From: Garner, Jim - DIT (garnerjr@ci.richmond.va.us)
Date: 04/16/03

  • Next message: Ben Le: "[HPADM] Oracle vs COBOL"
    From: "Garner, Jim  -  DIT" <garnerjr@ci.richmond.va.us>
    To: "'hpux-admin@dutchworks.nl'" <hpux-admin@dutchworks.nl>
    Date: Wed, 16 Apr 2003 16:01:36 -0400
    
    

    Here's the original post:

    > We had a failed, internal disk drive in a rp5470 (L-class). It
    > was a mirror of the boot disk. The system kept running. An HP
    > engineer was dispatched with a replacement disk. He said it would
    > be necessary to shutdown the system and bring it up in single user
    > mode to vgsync the logical volumes. The vgsync took about 45
    > minutes. Adding in the time to shutdown and boot, the system was
    > down for an hour. Management wants to know why it was necessary
    > to take the system down. I called HP and was told, "Hot swap and
    > hot replace are not the same thing. You risk damaging the system
    > bus, crashing the operating system, or corrupting your data."
    >
    > I would like to receive some opinions on this. I will summarize.
    >
    > Extra info:
    > In a document entitled "LVM: Procedure for replacing an LVM disk
    > in HP-UX 10.x and 11.x" (Document ID KBAN00000347), HP describes a
    > procedure for replacing a mirrored root volume in which a shutdown
    > is done. But there is this note:
    >
    > "Note: If the disk being replaced is Hot-Pluggable (or Hot-
    > Swappable) a reboot may not be necessary. Please inquire your
    > customer engineer to determine if a reboot is required."

    I really appreciate all the replies I received. I wish I could
    report that there was a consensus, but there was not. The tally
    from the list was: 3 agree with the "reboot, single-user vgsync"
    approach, 6 agree on the feasability of online rebuild, and 6 were
    on the fence.

    I e-mailed HP and asked for a clear statement of why the vgsync
    could not be done in multi-user mode. Here is what I recieved:

    > Well after touching base with [the HPCE],
    > the SIT-UNIX software team I have arrived at the following
    > explanation. And, I believe this is the same explanation
    > offered to Jim.
    > Since this was your ROOT disk the information had to be re-synced
    > from the other drive. Therefore to prevent a possibility of
    > data corruption this operation had to be done in single user
    > mode. No one given the ability to logon while the rebuild was
    > in place. If users had been allowed to logon while the re-sync
    > (rebuild) was taking place the resync would have taken infinitely
    > longer and data corruption of your root disk greatly increased.
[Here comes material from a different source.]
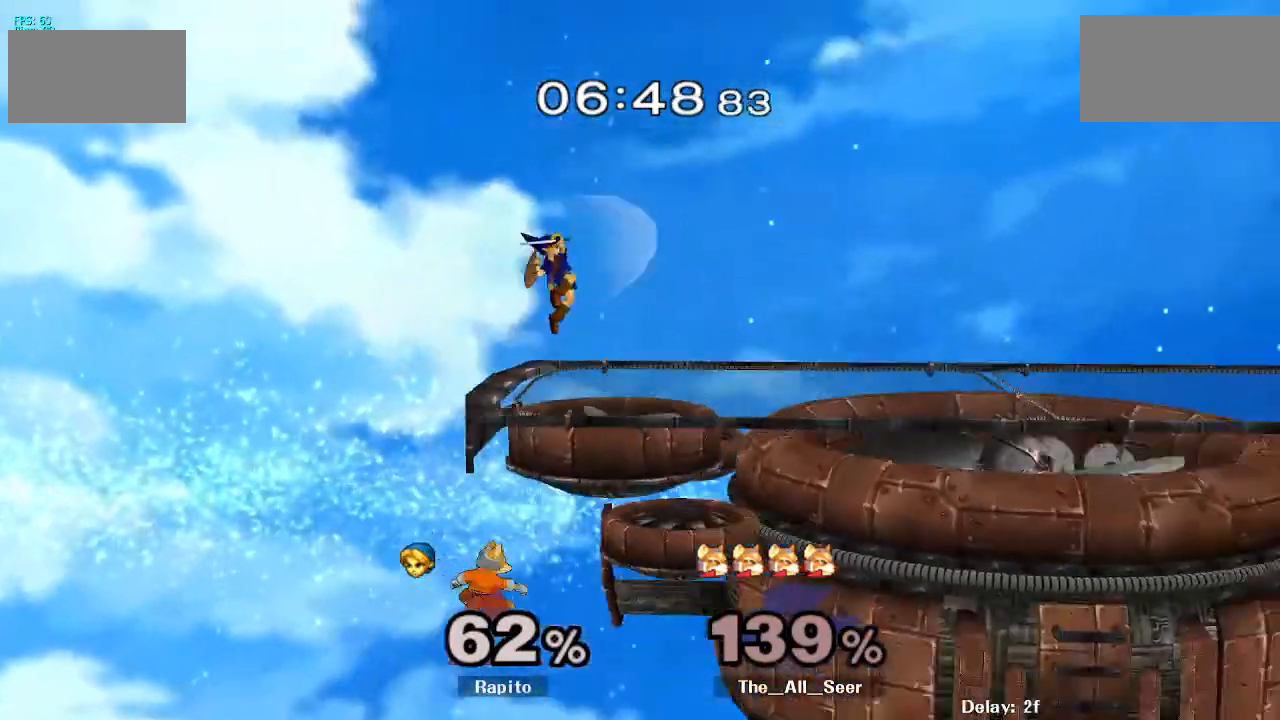
Gameplay with a controller (Nintendo layout); each line is a JSON object with the inputs held at the frame after it (dt_ms = milliseconds from this image to that frame). "events" lists button and stick changes between this image and that frame as [ms after this image, input, new state], when the widget could be followed in between. Not read: DPAD_RIGHT DPAD_UP L3 R3 Z.
{"dt_ms": 500, "buttons": [], "left_stick": "left", "right_stick": "center", "events": [[117, "B", "up"], [117, "L1", "down"], [233, "left_stick", "center"], [250, "L1", "up"], [383, "left_stick", "left"]]}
    I would prefer some deeper insight into this situation, but I don't
    think I'm going to get it. Things I wonder about:
    An lvdisplay -v of any LV on the disk showed that some extents on
    the failed disk were stale. I assume they represent disk blocks
    which had been updated on the good side of the mirror. I bet if I
    tried to split the mirror, the command would hang. I guess the
    question is, if I just replace the disk, will the LVM subsystem
    notice the disk is foreign before I can do a vgcfgrestore? If the
    answer is no, the system may read blocks that are still marked as
    current, and as a result some bad data might get written onto the
    good side of the mirror. If the answer is yes, then LVM should be
    smart enough to not use the disk until it is synced. I know that
    under normal circumstances I can lvsplit a mirror and later lvmerge
    it, and it will sync without corruption while the system is in use.

    Anyway, thanks again for the interest, and if I hear anymore that is
    worth sharing, I'll post a supplemental summary.

    Jim Garner
    Systems Engineer
    City of Richmond, Virginia

    Following are the replies I received.

    ====================================================================

    Paveza, Gary [gary.paveza@AIG.COM] wrote:
    I believe your problem was that it was an internal disk. They are
    not designed as hot-swappable. There are units which are
    (jamacia's) which allow for hot-swapping.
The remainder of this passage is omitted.